Ausgelesener Text –
□ □ □ □ □ □ □

Der Bunker im Garten

Dass das zentrale Bild dieses Romans so stark wirkt, mag für manche auch daran liegen, dass es filmisch vorgeprägt ist: Einen Familienvater, der im Garten einen Bunker baut, weil er einen surrealen Sturm heraufziehen sieht, hat uns vor zehn Jahren Jeff Nichols in seinem unheim­lichen Spielfilm „Take Shelter“ gezeigt. Der spielt in einer Kleinstadt in Ohio.

Die 1977 in Lübeck geborene Svealena Kutschke verlegt den Gartenbunker in eine norddeutsche Wohnsiedlung, und der Familienvater mit dem Durchschnitts­namen Martin Becker hat hier, 1989, konkretere Befürchtungen: „Ihr werdet schon sehen, was da noch so alles rüberkommt, wo die Mauer weg ist. Da kann ja jetzt jeder“ – hier bricht der Satz ab. Zudem sei Tschernobyl auch erst drei Jahre her, und „das lief hier noch glimpflich ab“, erklärt er Frau und Kindern. Bald wird der Familie klar, dass er es ernst meint und den Spaten ansetzt, Beton bestellt. Der Protest der Mutter – „aber der schöne Garten“ – klingt in Kutschkes trister Beschreibung der Szenerie bitter ironisch – natürlich, möchte man fast sagen, denn der Gegenwarts­roman, in dem die Bundesrepublik eine Idylle ist, muss wohl noch erfunden werden. Wie in Andreas Mosters vor kurzem erschienenen Roman „Kleine Paläste“, ist es ein Begriff der „BRD noir“, der sich in einem Bauwerk manifestiert, hier gar in einem unterirdischen. Wo der Vater einen „sicheren Unterschlupf“ plant, sehen die Kinder ein „lächerliches Loch im Garten“, das zudem bedrohlich wirkt.

□ □ □ □ □ □ □

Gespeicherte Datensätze
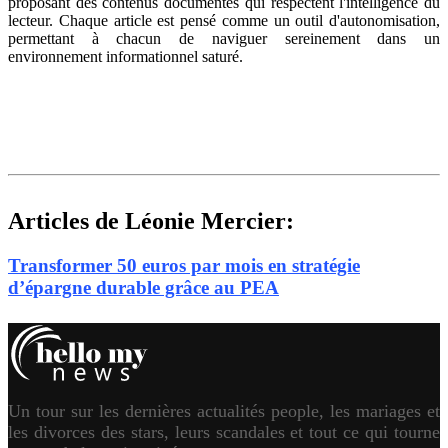
proposant des contenus documentés qui respectent l'intelligence du
lecteur. Chaque article est pensé comme un outil d'autonomisation,
permettant à chacun de naviguer sereinement dans un
environnement informationnel saturé.
Articles de Léonie Mercier:
Transformer 50 euros par mois en stratégie
d’épargne durable grâce au PEA
Un tour sur les dernières actualités people, les mariages et
les divorces des stars, leurs scandales et tout ce qui tourne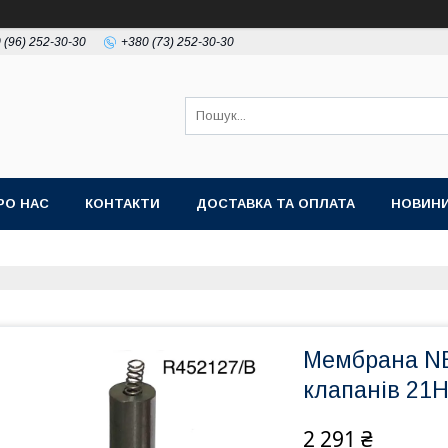
 (96) 252-30-30
+380 (73) 252-30-30
РО НАС
КОНТАКТИ
ДОСТАВКА ТА ОПЛАТА
НОВИН
Мембрана NB
клапанів 21
2 291 ₴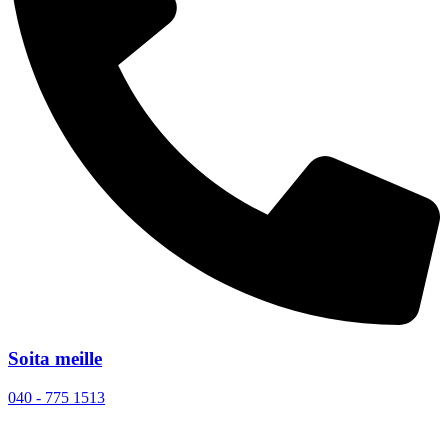
Soita meille
040 - 775 1513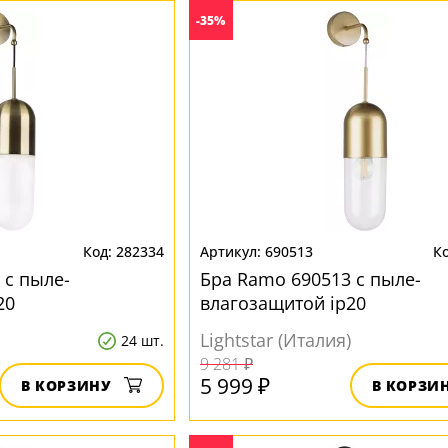
-35%
282334
690513
 с пыле-
Бра Ramo 690513 с пыле-
20
влагозащитой ip20
Lightstar (Италия)
24 шт.
9 281 ₽
5 999 ₽
В КОРЗИНУ
В КОРЗИ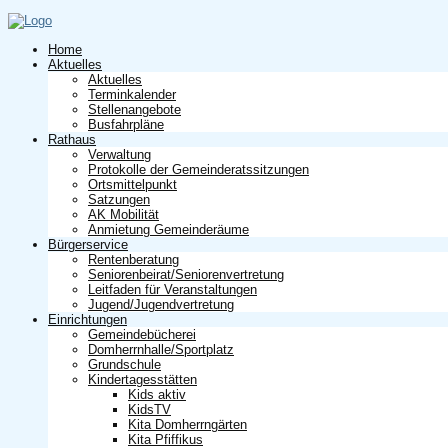
Home
Aktuelles
Aktuelles
Terminkalender
Stellenangebote
Busfahrpläne
Rathaus
Verwaltung
Protokolle der Gemeinderatssitzungen
Ortsmittelpunkt
Satzungen
AK Mobilität
Anmietung Gemeinderäume
Bürgerservice
Rentenberatung
Seniorenbeirat/Seniorenvertretung
Leitfaden für Veranstaltungen
Jugend/Jugendvertretung
Einrichtungen
Gemeindebücherei
Domherrnhalle/Sportplatz
Grundschule
Kindertagesstätten
Kids aktiv
KidsTV
Kita Domherrngärten
Kita Pfiffikus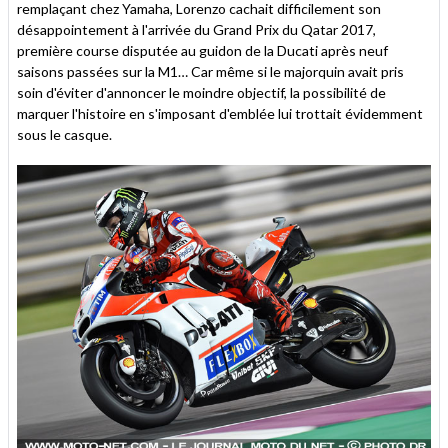
remplaçant chez Yamaha, Lorenzo cachait difficilement son
désappointement à l'arrivée du Grand Prix du Qatar 2017,
première course disputée au guidon de la Ducati après neuf
saisons passées sur la M1… Car même si le majorquin avait pris
soin d'éviter d'annoncer le moindre objectif, la possibilité de
marquer l'histoire en s'imposant d'emblée lui trottait évidemment
sous le casque.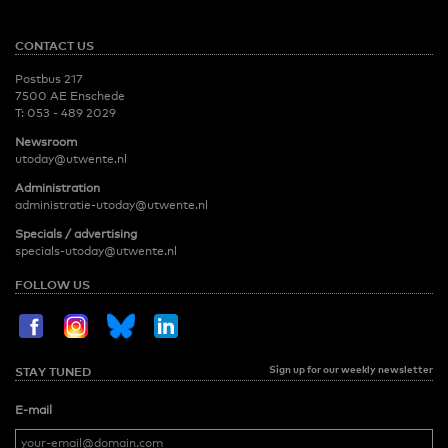
CONTACT US
Postbus 217
7500 AE Enschede
T:
053 - 489 2029
Newsroom
utoday@utwente.nl
Administration
administratie-utoday@utwente.nl
Specials / advertising
specials-utoday@utwente.nl
FOLLOW US
Sign up for our weekly newsletter
STAY TUNED
E-mail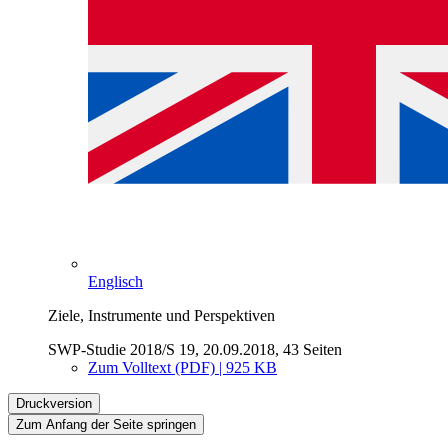
Englisch
Ziele, Instrumente und Perspektiven
SWP-Studie 2018/S 19, 20.09.2018, 43 Seiten
Zum Volltext (PDF) | 925 KB
Druckversion
Zum Anfang der Seite springen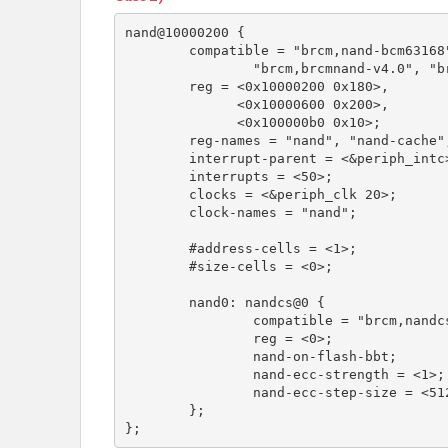
nand@10000200 {

        compatible = "brcm,nand-bcm63168", "brcm,nand-bcm6368",

                "brcm,brcmnand-v4.0", "brcm,brcmnand";

        reg = <0x10000200 0x180>,

              <0x10000600 0x200>,

              <0x100000b0 0x10>;

        reg-names = "nand", "nand-cache", "nand-int-base";

        interrupt-parent = <&periph_intc>;

        interrupts = <50>;

        clocks = <&periph_clk 20>;

        clock-names = "nand";

        #address-cells = <1>;

        #size-cells = <0>;

        nand0: nandcs@0 {

                compatible = "brcm,nandcs";

                reg = <0>;

                nand-on-flash-bbt;

                nand-ecc-strength = <1>;

                nand-ecc-step-size = <512>;

        };

};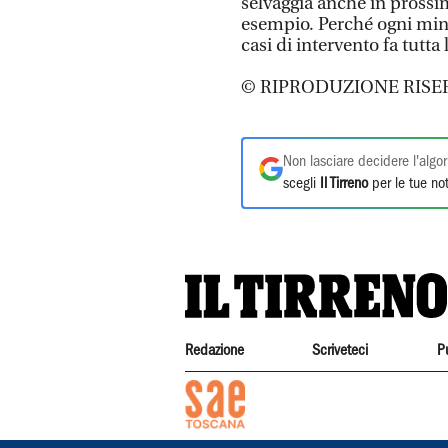
selvaggia anche in prossim
esempio. Perché ogni min
casi di intervento fa tutta 
© RIPRODUZIONE RISE
Non lasciare decidere l'algor
scegli
Il Tirreno
per le tue not
Redazione
Scriveteci
P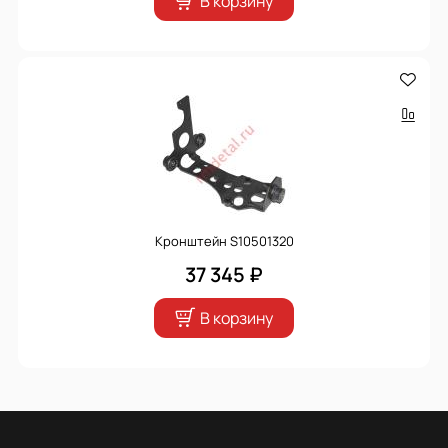
В корзину
Кронштейн S10501320
37 345 ₽
В корзину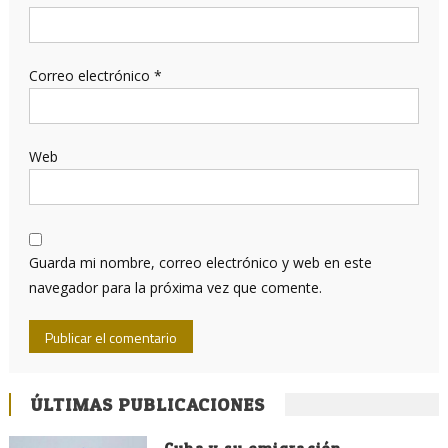
Correo electrónico
*
Web
Guarda mi nombre, correo electrónico y web en este
navegador para la próxima vez que comente.
ÚLTIMAS PUBLICACIONES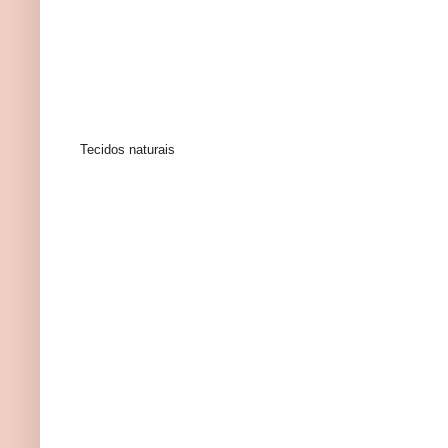
Tecidos naturais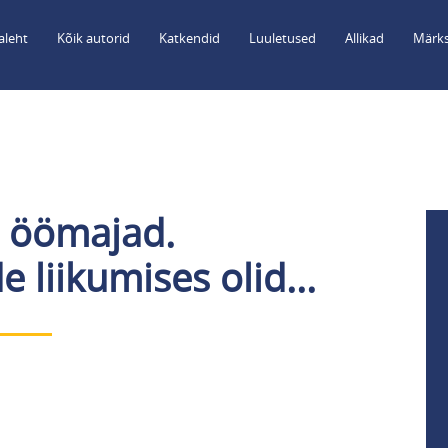
aleht
Kõik autorid
Katkendid
Luuletused
Allikad
Märks
i öömajad.
e liikumises olid...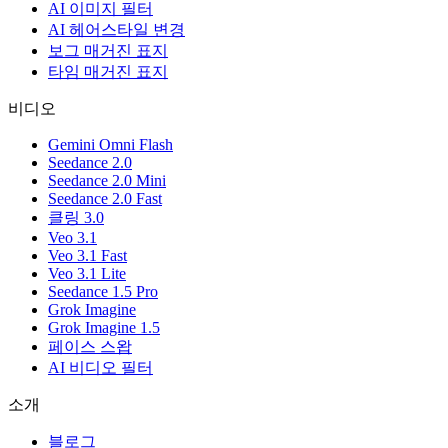
AI 이미지 필터
AI 헤어스타일 변경
보그 매거진 표지
타임 매거진 표지
비디오
Gemini Omni Flash
Seedance 2.0
Seedance 2.0 Mini
Seedance 2.0 Fast
클링 3.0
Veo 3.1
Veo 3.1 Fast
Veo 3.1 Lite
Seedance 1.5 Pro
Grok Imagine
Grok Imagine 1.5
페이스 스왑
AI 비디오 필터
소개
블로그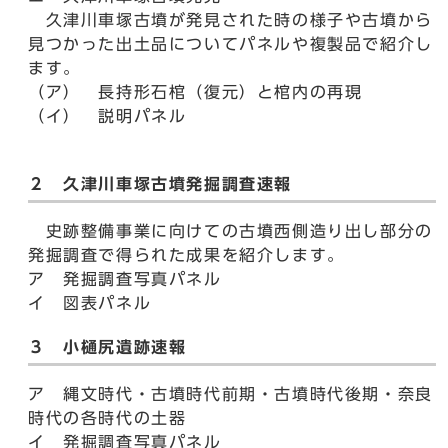
久津川車塚古墳が発見された時の様子や古墳から
見つかった出土品についてパネルや複製品で紹介し
ます。
（ア） 長持形石棺（復元）と棺内の再現
（イ） 説明パネル
２ 久津川車塚古墳発掘調査速報
史跡整備事業に向けての古墳西側造り出し部分の
発掘調査で得られた成果を紹介します。
ア 発掘調査写真パネル
イ 図表パネル
３ 小樋尻遺跡速報
ア 縄文時代・古墳時代前期・古墳時代後期・奈良
時代の各時代の土器
イ 発掘調査写真パネル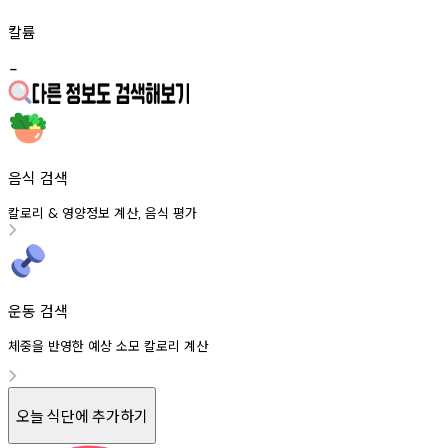
칼륨
-
음식 검색
칼로리
영양정보
계산
음식
평가
&
,
운동 검색
체중을 반영한 예상 소모 칼로리 계산
오늘 식단에 추가하기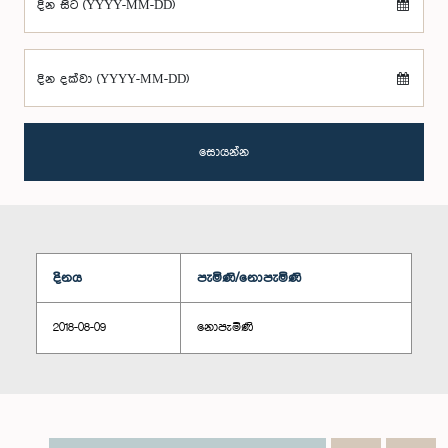
දින සිට (YYYY-MM-DD)
දින දක්වා (YYYY-MM-DD)
සොයන්න
දිනය
පැමිණි/නොපැමිණි
2018-08-09
නොපැමිණි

□ □ □ □ □ □ □

Aufgabenstellung –
Schreibe den Text über den Bunker im Garten vollständig und wortgetreu ab.

Fertige Lösung –
Der Bunker im Garten

Dass das zentrale Bild dieses Romans so stark wirkt, mag für manche auch daran liegen, dass es filmisch vorgeprägt ist: Einen Familienvater, der im Garten einen Bunker baut, weil er einen surrealen Sturm heraufziehen sieht, hat uns vor zehn Jahren Jeff Nichols in seinem unheim­lichen Spielfilm „Take Shelter“ gezeigt. Der spielt in einer Kleinstadt in Ohio.

Die 1977 in Lübeck geborene Svealena Kutschke verlegt den Gartenbunker in eine norddeutsche Wohnsiedlung, und der Familienvater mit dem Durchschnitts­namen Martin Becker hat hier, 1989, konkretere Befürchtungen: „Ihr werdet schon sehen, was da noch so alles rüberkommt, wo die Mauer weg ist. Da kann ja jetzt jeder“ – hier bricht der Satz ab. Zudem sei Tschernobyl auch erst drei Jahre her, und „das lief hier noch glimpflich ab“, erklärt er Frau und Kindern. Bald wird der Familie klar, dass er es ernst meint und den Spaten ansetzt, Beton bestellt. Der Protest der Mutter – „aber der schöne Garten“ – klingt in Kutschkes trister Beschreibung der Szenerie bitter ironisch – natürlich, möchte man fast sagen, denn der Gegenwarts­roman, in dem die Bundesrepublik eine Idylle ist, muss wohl noch erfunden werden. Wie in Andreas Mosters vor kurzem erschienenen Roman „Kleine Paläste“, ist es ein Begriff der „BRD noir“, der sich in einem Bauwerk manifestiert, hier gar in einem unterirdischen. Wo der Vater einen „sicheren Unterschlupf“ plant, sehen die Kinder ein „lächerliches Loch im Garten“, das zudem bedrohlich wirkt.